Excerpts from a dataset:
**********

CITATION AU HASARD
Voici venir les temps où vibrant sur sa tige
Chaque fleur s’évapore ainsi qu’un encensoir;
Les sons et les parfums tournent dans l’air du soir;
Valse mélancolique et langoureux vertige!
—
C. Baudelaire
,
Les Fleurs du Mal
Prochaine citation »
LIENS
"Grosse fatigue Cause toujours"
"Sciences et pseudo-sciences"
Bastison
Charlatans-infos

**********

§ **Activity**: Copy the records. Each line should match exactly.

§ **Exercise output**:
CITATION AU HASARD
Voici venir les temps où vibrant sur sa tige
Chaque fleur s’évapore ainsi qu’un encensoir;
Les sons et les parfums tournent dans l’air du soir;
Valse mélancolique et langoureux vertige!
—
C. Baudelaire
,
Les Fleurs du Mal
Prochaine citation »
LIENS
"Grosse fatigue Cause toujours"
"Sciences et pseudo-sciences"
Bastison
Charlatans-infos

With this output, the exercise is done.